Artificial activation basis
Development in humans can be set into motion by a number of artificial stimuli (i.e. Calcium Ionophore A23187, CaCl2, SrCl2). The majority, but not all, of stimuli that induce oocyte activation in mice, may also be applied in humans. Ethyl Alcohol, a very potent activator of mouse oocytes, is not able to induce activation of human oocytes, even 1 day old (Dyban et al, unpublished).
Almost all physical and chemical activating stimuli used for artificial activation in the humans, elicit Ca++ release into the cytoplasm, mimicking to different extent Ca++ release taking place during natural fertilization.
The end-point of activation with any activating agent eliciting Ca++ release is a physical destruction of cyclin B1, which leads to inactivation of p34 kinase and a drop in Maturation Promotion Factor (MPF) aka Cytostatic Factor (CSF) activity (Hyslop et al, 2004).
One of the potent artificial activating agents of human oocytes – Puromycin – has to be mentioned separately.
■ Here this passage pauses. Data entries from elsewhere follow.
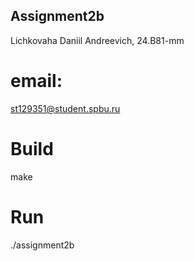 ## Assignment2b

Lichkovaha Daniil Andreevich, 24.B81-mm

# email:
st129351@student.spbu.ru

# Build

make

# Run
./assignment2b
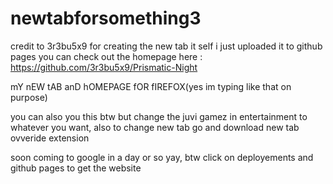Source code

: # newtabforsomething3

credit to 3r3bu5x9 for creating the new tab it self i just uploaded it to github pages you can check out the homepage here : https://github.com/3r3bu5x9/Prismatic-Night

mY nEW tAB anD hOMEPAGE fOR fIREFOX(yes im typing like that on purpose)

you can also you this btw but change the juvi gamez in entertainment to whatever you want, also to change new tab go and download new tab ovveride extension

soon coming to google in a day or so yay, btw click on deployements and github pages to get the website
This is because it does not cause Ca++ release and probably acts by suppressing synthesis of the cyclin B and by inhibiting its phosphorylation, rather than by its physical destruction. The point of no return in Puromycin activated oocytes is most likely the initiation of DNA synthesis.
This observation has practical importance because it predicts that Puromycin will act synergistically with Ca++, engaging activation stimuli.
Sensitivity to parthenogenetic activation of human oocytes is the lowest, soon after ovulation and continuously increases over time. The nature of activation stimulus is not critical for subsequent embryo development.